Barrett beamed. “Have a good night, princess. I’ll see you next week for more nonsense.”

“That’s not necess–”

“Don’t even try that. I’m locked in on this and I will not be deterred.”

Well, of all the things Iris had ever heard Barrett say, that one was definitely true.

She’d figured it out the very first week they’d met.

Bold, bright, stubborn Barrett. The woman who knew exactly what she wanted and went after it.

She’d felt a million miles from Iris back then.

Still did, but now that Iris knew more about her, it all felt different.

She wasn’t someone who’d been born into getting everything she wanted.
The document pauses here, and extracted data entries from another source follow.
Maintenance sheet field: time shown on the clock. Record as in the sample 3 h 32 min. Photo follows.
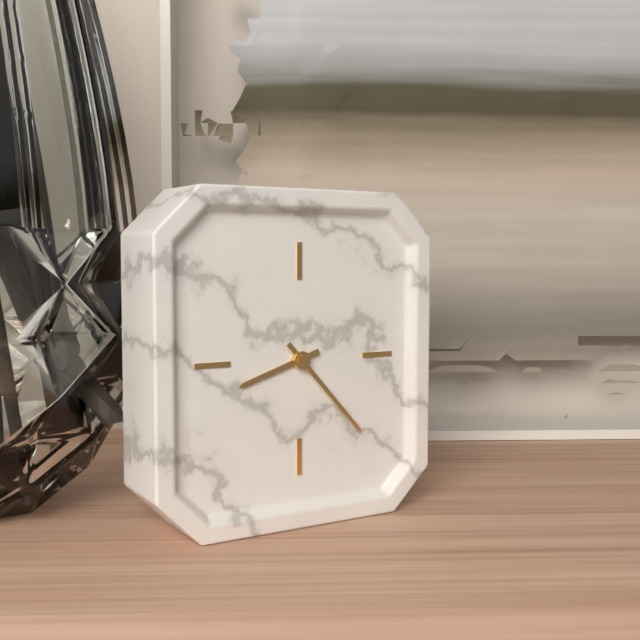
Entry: 8 h 23 min
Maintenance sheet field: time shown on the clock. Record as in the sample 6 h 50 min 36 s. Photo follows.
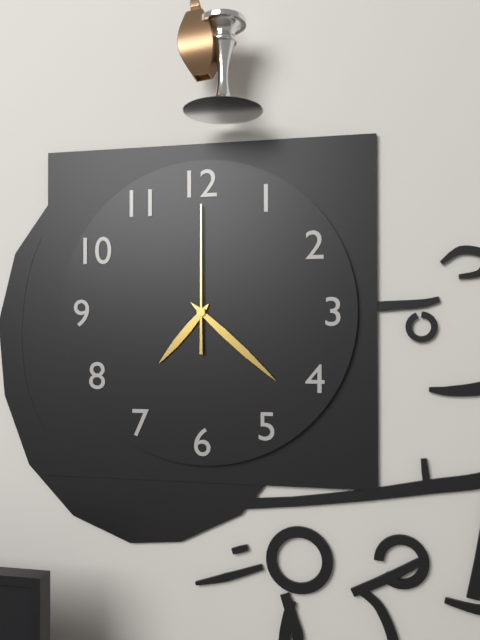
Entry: 7 h 22 min 00 s
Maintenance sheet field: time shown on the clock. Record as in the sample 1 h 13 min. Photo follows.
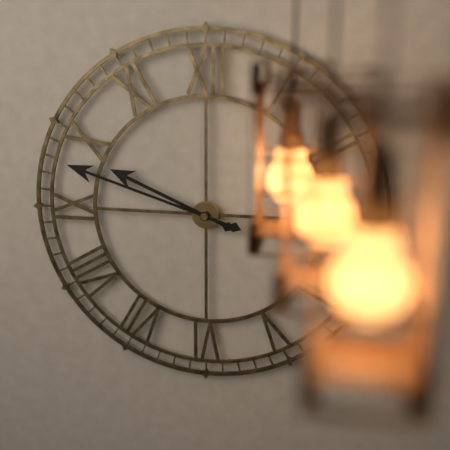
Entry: 9 h 48 min
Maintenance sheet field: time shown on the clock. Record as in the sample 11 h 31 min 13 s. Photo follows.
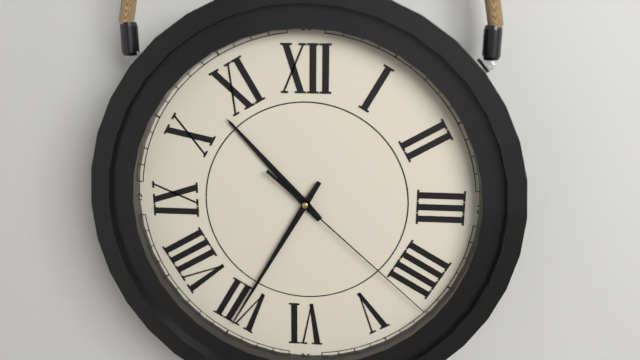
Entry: 10 h 35 min 22 s
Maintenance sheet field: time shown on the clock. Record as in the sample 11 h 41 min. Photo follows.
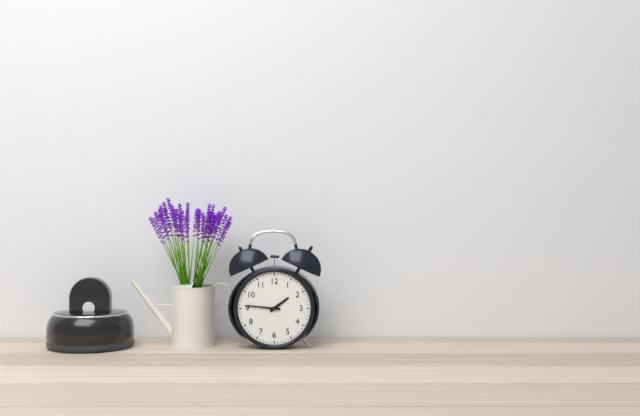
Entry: 1 h 46 min
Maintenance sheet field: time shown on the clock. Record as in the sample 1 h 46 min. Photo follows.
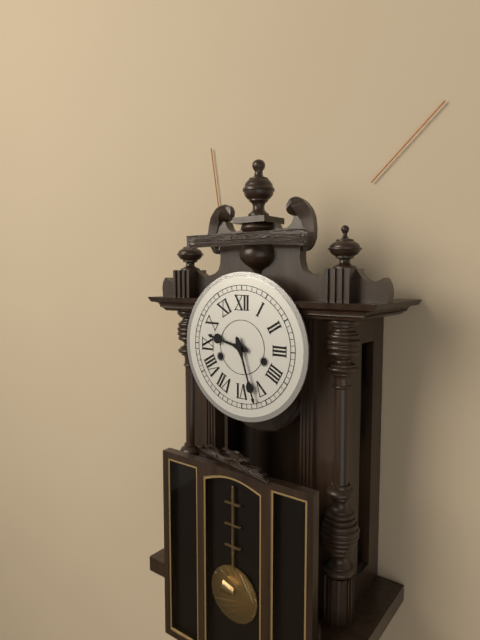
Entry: 9 h 27 min
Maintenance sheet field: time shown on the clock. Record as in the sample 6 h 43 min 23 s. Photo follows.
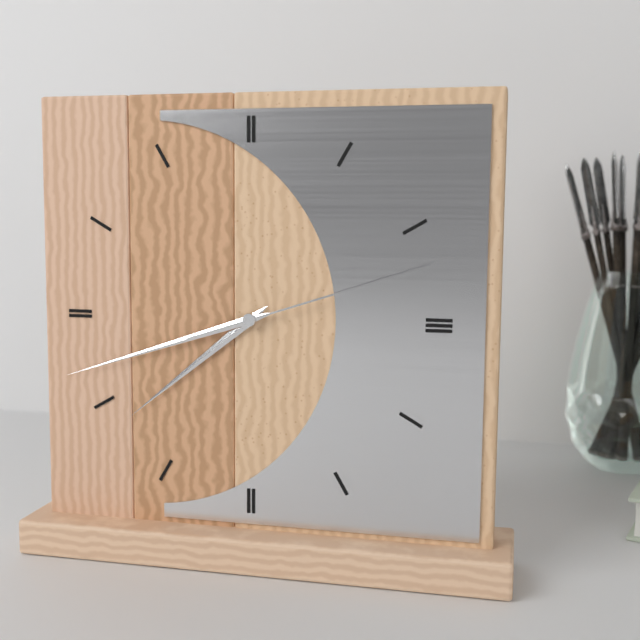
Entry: 7 h 42 min 12 s
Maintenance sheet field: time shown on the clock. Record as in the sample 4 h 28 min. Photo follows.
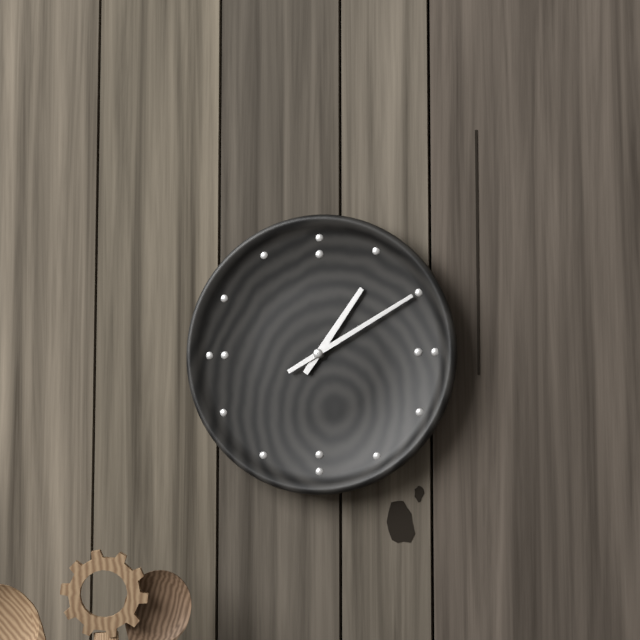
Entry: 1 h 10 min
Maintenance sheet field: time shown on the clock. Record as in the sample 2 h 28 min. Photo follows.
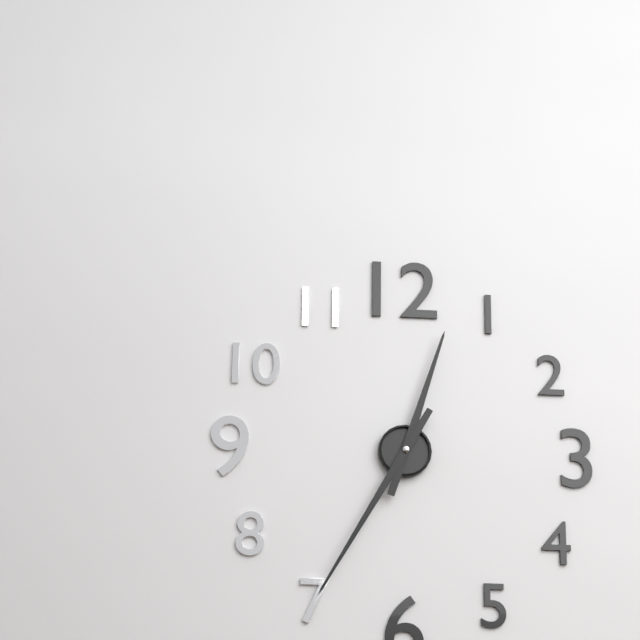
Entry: 12 h 35 min
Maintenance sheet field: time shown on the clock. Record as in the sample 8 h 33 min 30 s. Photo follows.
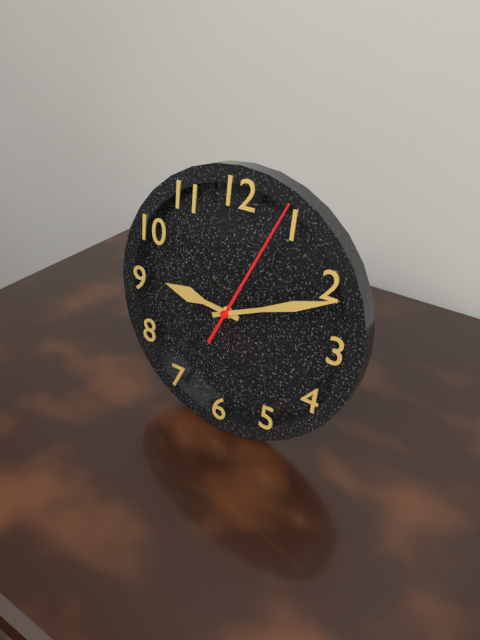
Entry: 9 h 11 min 04 s
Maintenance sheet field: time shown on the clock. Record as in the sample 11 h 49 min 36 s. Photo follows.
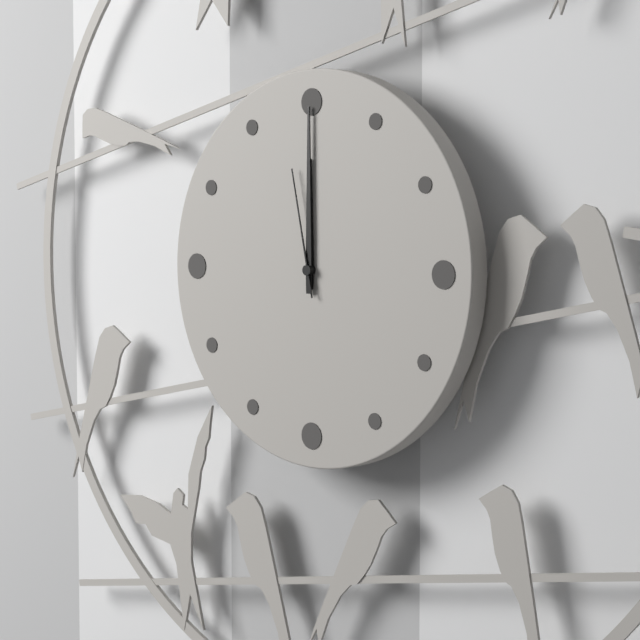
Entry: 12 h 00 min 58 s
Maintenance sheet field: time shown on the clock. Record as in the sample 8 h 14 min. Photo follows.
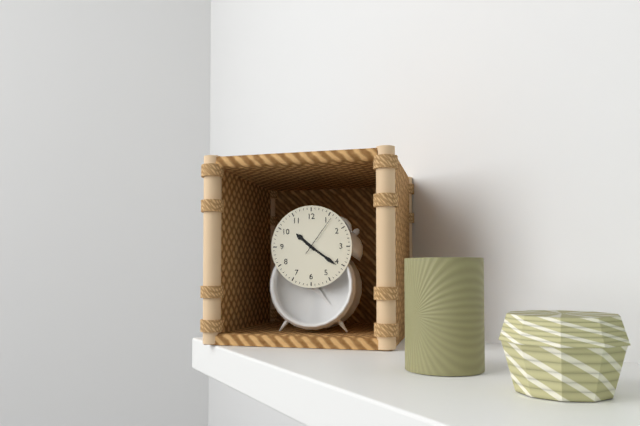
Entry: 10 h 21 min
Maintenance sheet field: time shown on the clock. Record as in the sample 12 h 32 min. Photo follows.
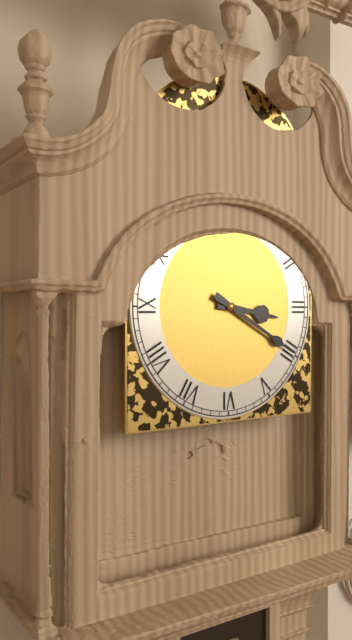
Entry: 3 h 20 min
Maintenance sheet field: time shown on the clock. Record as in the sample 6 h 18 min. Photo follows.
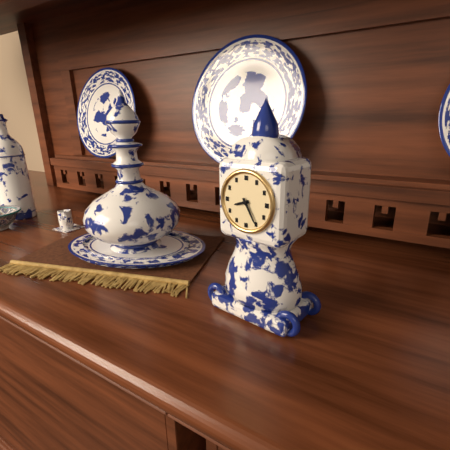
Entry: 8 h 25 min
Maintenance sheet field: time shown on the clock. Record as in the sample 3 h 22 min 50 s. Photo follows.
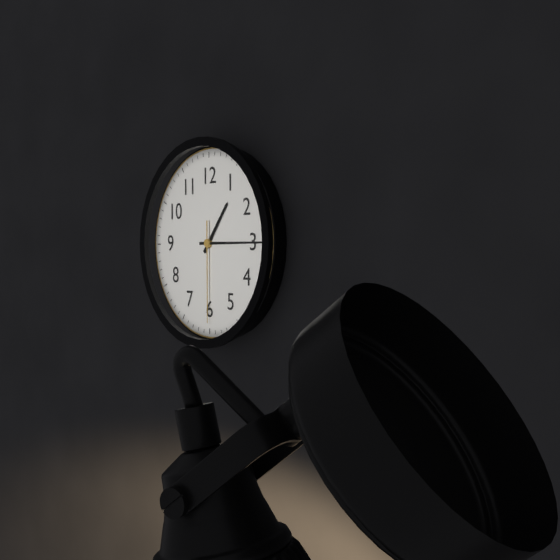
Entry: 1 h 15 min 30 s
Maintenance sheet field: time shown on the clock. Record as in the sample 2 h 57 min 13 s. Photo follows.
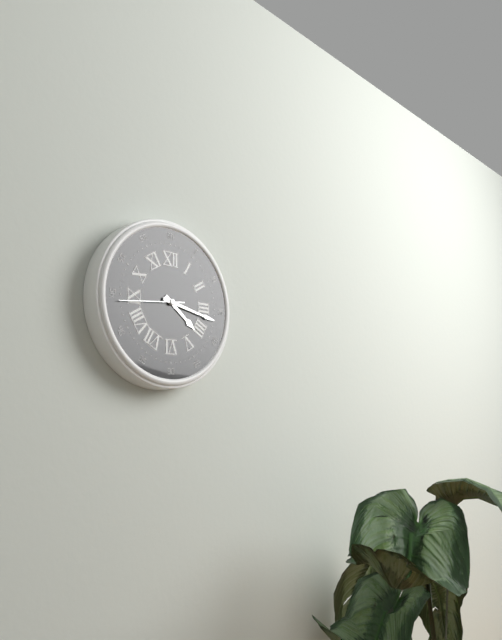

She’d been born into nothing, really, and she’d worked hard for the life she had, for the person she was.

Did Iris know a person more suited to helping her figure out her own personality and life than Barrett?

“Okay,” she said quietly, and she gave Barrett a nod before heading up the steps to her building.

She was alone. The locks were loud, the groceries Barrett had swapped her for felt like boulders, and the second she made it to her own apartment, locking the door tight behind her, ice splintered in her veins, radiating a chill from the inside out.

Her breathing came fast, eyes stinging as she slid down the door to sit on the floor.

Barrett had been so nice to her. Iris had said too much, been too open.

Every word she’d uttered screamed in her mind, making her body shudder and ache.

She’d already been too exhausted after her earlier…

moment to hold this. Now, she was breaking apart.

And she’d broken in front of Barrett too.

She hated herself, hated her inability to just get over it all, hated that she hadn’t kept her mouth shut.

Her specific words were running from her mind like grains of sand, leaving only shame in their wake—burning, aching shame.

And she needed to put her groceries away.